Upon hearing this, I joined the small headquarters group and went to the scene. We had to wade through chest deep waters to get to the site. On the nearby shore I saw wounded being carried out.
Seconds later, just after I climbed the embankment, a British soldier charged at me full force with his gun and bayonet pointed only inches from my chest. The British were angry with me because I was an American. The fighter planes were American. I was a symbol. I was a perfect target for their anger and retaliation. That was a scary moment.
Suddenly, from my left, a hand quickly moved in, grabbed the gun and bayonet, and saved my life. I’ll never forget the anger or the expression on the face of the man who wanted to — and tried to — kill me. Teeth clamped, face seemingly on fire, eyes pointed and glaring with deep intensity. And yet, I understood. A military battlefield is an emotional petri dish, where things develop and change in seconds.
The man who saved my life and I returned to the little base-ops. Moments later the man who tried to kill me, came up with tears in his eyes and apologized so sincerely. I, of course, accepted.
There were so many seriously wounded, and so few troops to help carry all of the medical stretchers, that I pressed myself into service. This seemed more prudent, at the moment, than taking pictures. However, I still have haunting thoughts as to whether I made the right decision. After all, I was a war correspondent and should have been dedicated to being a newsman.
Anyway, I carried one corner of the stretcher, and the wounded British soldier kept bleeding as we headed back across the Naktong River, the little metal floating bridge, and the long and weight-heavy stretcher. The four of us never communicated. We did try to console that severely wounded young lad on the stretcher. We were constantly under enemy fire with artillery shells exploding rapidly around us, throwing large amounts of water or sand on us. So far, we were still alive. Each time we heard the shells whistle, we would drop to the ground to try and make us less vulnerable.
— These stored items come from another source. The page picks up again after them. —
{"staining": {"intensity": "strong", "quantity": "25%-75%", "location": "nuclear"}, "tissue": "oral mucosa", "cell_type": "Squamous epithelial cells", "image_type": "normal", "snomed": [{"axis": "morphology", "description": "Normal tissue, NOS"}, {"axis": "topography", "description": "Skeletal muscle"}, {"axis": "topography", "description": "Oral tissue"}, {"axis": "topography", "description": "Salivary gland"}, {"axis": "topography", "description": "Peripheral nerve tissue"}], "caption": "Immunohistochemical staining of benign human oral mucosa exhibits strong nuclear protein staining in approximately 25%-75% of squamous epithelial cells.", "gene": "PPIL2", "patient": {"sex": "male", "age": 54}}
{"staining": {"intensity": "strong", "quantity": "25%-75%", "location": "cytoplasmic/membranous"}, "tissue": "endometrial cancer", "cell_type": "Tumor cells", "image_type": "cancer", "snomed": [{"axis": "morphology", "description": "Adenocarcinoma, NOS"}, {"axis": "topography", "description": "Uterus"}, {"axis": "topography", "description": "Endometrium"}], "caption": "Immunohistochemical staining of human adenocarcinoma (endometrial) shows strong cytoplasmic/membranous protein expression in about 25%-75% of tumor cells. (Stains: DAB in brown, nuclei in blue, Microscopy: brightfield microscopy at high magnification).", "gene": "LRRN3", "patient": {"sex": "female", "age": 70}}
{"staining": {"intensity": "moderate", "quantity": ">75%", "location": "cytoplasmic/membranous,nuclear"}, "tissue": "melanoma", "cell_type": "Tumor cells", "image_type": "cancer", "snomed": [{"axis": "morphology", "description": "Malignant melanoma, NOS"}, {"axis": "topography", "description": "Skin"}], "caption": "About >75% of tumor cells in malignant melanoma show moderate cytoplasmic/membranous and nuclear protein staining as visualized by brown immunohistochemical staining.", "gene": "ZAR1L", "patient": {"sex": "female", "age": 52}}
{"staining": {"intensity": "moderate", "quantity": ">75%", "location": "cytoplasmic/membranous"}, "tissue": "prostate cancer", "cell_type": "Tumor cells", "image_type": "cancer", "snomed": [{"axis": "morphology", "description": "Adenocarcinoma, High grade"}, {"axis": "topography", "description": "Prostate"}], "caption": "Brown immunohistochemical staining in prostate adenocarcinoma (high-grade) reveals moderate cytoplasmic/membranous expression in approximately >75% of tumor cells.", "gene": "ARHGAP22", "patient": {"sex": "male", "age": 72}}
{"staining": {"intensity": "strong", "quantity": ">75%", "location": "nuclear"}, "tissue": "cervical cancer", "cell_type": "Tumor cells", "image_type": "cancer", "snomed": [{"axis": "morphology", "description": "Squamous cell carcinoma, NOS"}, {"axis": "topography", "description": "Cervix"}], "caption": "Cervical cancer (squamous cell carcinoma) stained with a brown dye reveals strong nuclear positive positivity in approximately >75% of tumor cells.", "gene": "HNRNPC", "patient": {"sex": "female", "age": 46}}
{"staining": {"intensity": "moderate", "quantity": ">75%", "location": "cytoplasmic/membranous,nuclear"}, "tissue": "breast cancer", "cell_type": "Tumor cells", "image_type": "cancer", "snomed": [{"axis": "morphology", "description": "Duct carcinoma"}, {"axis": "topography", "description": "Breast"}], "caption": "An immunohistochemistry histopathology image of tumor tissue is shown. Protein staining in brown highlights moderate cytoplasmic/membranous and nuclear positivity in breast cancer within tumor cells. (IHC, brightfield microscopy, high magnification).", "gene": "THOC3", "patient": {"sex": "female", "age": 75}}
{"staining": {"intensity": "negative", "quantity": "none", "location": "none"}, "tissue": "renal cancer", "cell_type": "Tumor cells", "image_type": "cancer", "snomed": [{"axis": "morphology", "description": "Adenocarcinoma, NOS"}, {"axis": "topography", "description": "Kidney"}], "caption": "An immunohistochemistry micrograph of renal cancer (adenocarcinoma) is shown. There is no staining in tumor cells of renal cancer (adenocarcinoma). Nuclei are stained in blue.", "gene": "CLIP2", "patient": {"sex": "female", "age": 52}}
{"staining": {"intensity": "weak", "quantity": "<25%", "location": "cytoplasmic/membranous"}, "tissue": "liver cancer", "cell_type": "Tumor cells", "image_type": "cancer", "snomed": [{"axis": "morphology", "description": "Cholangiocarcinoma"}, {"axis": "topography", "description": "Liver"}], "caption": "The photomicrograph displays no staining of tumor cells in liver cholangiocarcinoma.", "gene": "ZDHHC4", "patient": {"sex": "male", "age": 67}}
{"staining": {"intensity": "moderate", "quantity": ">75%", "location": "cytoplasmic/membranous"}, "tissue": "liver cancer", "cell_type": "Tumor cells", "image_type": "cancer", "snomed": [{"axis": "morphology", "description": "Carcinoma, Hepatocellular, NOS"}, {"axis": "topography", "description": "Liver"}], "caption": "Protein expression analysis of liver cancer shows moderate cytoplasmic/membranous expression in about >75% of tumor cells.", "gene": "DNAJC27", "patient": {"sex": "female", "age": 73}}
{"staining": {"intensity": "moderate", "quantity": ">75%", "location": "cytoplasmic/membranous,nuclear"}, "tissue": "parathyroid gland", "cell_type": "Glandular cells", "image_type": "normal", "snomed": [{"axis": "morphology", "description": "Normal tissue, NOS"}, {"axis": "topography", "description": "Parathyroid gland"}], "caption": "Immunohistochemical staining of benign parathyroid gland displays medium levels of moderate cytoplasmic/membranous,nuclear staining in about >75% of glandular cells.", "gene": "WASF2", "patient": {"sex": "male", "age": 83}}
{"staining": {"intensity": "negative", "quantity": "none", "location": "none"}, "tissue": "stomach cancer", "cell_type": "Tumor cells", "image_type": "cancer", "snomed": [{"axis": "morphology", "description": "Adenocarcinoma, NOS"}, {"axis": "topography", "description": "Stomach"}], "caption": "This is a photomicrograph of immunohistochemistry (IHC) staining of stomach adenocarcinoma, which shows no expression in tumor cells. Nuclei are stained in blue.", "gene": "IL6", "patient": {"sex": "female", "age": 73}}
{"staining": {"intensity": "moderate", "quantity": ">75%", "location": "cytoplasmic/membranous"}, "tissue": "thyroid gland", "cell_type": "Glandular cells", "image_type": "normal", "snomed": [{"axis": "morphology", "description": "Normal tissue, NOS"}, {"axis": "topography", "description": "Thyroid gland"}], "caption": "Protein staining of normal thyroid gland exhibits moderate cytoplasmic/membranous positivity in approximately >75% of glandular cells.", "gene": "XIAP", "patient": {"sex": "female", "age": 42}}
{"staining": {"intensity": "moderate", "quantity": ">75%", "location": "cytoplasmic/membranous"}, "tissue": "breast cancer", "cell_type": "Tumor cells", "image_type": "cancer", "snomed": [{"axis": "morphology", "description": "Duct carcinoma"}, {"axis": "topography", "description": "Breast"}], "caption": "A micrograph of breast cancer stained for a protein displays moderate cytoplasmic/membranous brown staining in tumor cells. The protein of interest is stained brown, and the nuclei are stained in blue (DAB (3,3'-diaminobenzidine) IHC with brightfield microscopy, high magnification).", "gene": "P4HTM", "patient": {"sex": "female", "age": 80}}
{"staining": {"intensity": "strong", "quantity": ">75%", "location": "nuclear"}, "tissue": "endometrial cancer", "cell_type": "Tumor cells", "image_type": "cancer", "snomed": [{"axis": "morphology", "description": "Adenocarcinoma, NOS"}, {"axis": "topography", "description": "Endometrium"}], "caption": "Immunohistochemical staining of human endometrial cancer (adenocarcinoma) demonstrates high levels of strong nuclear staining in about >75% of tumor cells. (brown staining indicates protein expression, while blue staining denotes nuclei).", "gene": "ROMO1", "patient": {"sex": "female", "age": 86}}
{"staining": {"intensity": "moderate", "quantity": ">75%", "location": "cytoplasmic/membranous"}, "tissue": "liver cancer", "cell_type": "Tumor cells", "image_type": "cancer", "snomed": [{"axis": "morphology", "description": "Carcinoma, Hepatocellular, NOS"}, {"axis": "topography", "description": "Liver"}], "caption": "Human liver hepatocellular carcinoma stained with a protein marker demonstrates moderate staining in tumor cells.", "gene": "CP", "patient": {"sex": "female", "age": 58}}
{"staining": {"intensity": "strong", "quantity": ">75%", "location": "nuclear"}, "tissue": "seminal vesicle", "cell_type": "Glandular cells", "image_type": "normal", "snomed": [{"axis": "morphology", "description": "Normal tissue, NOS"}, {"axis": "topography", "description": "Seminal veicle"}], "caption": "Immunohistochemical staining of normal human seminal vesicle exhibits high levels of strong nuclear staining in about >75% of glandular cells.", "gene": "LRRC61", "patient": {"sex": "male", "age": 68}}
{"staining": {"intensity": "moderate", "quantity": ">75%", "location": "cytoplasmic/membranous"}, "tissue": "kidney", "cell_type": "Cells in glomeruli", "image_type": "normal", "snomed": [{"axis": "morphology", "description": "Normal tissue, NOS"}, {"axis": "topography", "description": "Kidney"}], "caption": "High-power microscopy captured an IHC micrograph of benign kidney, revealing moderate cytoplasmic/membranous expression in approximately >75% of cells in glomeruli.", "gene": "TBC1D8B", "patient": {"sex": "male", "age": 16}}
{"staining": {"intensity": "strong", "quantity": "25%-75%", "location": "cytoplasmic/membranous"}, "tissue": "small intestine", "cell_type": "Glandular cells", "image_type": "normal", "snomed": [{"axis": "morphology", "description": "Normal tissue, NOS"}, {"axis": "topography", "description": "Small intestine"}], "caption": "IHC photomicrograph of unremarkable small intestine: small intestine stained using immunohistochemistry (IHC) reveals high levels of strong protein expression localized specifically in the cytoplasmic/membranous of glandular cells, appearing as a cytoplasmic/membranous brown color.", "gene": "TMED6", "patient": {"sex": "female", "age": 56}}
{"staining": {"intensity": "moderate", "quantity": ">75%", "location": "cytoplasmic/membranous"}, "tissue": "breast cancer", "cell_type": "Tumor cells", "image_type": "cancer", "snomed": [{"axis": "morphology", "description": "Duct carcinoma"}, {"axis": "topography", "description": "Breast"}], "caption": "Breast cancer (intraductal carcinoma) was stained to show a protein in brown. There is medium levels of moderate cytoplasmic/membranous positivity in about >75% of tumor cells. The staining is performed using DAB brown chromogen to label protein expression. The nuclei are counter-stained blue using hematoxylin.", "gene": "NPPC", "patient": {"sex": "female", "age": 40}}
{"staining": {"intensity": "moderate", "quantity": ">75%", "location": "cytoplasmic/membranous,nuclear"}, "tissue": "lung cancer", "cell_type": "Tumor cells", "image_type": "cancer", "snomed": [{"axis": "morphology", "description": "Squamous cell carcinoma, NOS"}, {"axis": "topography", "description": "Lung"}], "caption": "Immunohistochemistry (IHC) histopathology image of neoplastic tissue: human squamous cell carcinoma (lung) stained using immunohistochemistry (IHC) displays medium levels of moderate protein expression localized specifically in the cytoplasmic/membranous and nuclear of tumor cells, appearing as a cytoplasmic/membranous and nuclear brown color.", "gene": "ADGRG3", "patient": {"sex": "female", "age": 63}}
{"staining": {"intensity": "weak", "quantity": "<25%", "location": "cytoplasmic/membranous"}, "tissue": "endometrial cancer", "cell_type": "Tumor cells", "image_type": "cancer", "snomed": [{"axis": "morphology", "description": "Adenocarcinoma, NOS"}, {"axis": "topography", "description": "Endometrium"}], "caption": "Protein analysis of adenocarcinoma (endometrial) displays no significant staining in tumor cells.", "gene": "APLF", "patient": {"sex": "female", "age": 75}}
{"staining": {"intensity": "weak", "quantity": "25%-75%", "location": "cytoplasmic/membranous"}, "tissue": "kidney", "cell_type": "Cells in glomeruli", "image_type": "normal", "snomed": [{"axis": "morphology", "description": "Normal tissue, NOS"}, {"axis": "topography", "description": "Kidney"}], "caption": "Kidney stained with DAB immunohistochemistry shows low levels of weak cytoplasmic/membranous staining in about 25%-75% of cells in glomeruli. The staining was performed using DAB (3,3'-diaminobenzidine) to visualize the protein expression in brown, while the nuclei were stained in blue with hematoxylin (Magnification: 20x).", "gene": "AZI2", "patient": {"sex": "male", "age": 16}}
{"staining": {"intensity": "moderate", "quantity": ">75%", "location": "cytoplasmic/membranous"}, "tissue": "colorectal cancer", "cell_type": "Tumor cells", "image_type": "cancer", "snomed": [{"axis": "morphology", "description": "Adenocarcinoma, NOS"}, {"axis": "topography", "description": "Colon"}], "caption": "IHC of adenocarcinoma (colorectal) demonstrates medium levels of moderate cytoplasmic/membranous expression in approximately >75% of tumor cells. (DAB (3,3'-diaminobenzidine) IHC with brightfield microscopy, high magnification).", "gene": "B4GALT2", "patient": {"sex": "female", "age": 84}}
Leaving the river behind, it was a long stretch to a wooded area and a road where they could get the soldier to a field hospital. I never learned of the wounded soldier’s fate.
During the last big stretch across the sand, more shells came in. I looked over and saw the body of a British soldier lying there, all alone, with the top of his head blown off. Somehow, and only God could tell us, his face was still recognizable. I emotionally froze. The dead British soldier was the one who saved my life by interceding in that bayonet attack on me just a few minutes prior. My emotions ran wild. How could this be? Why did this happen – to either of us?
I didn’t have time to cry, or feel the full weight of the emotional battle I had just been through. However, those series of events are as alive today as they were those 69 years ago. It is still a living question as to the outcome in the lives of those British soldiers who were also involved.
As soon as I got to an American military outpost, I used their field telephone (a phone in an army canvas bag) to call Bem Price at the AP post in Teague. I gave him the facts about the battle mistake, and he wrote the story and phoned it to Tokyo, and then by radio to San Francisco for transmission on the old A-wire across the U.S.
I only have one photo from the incident.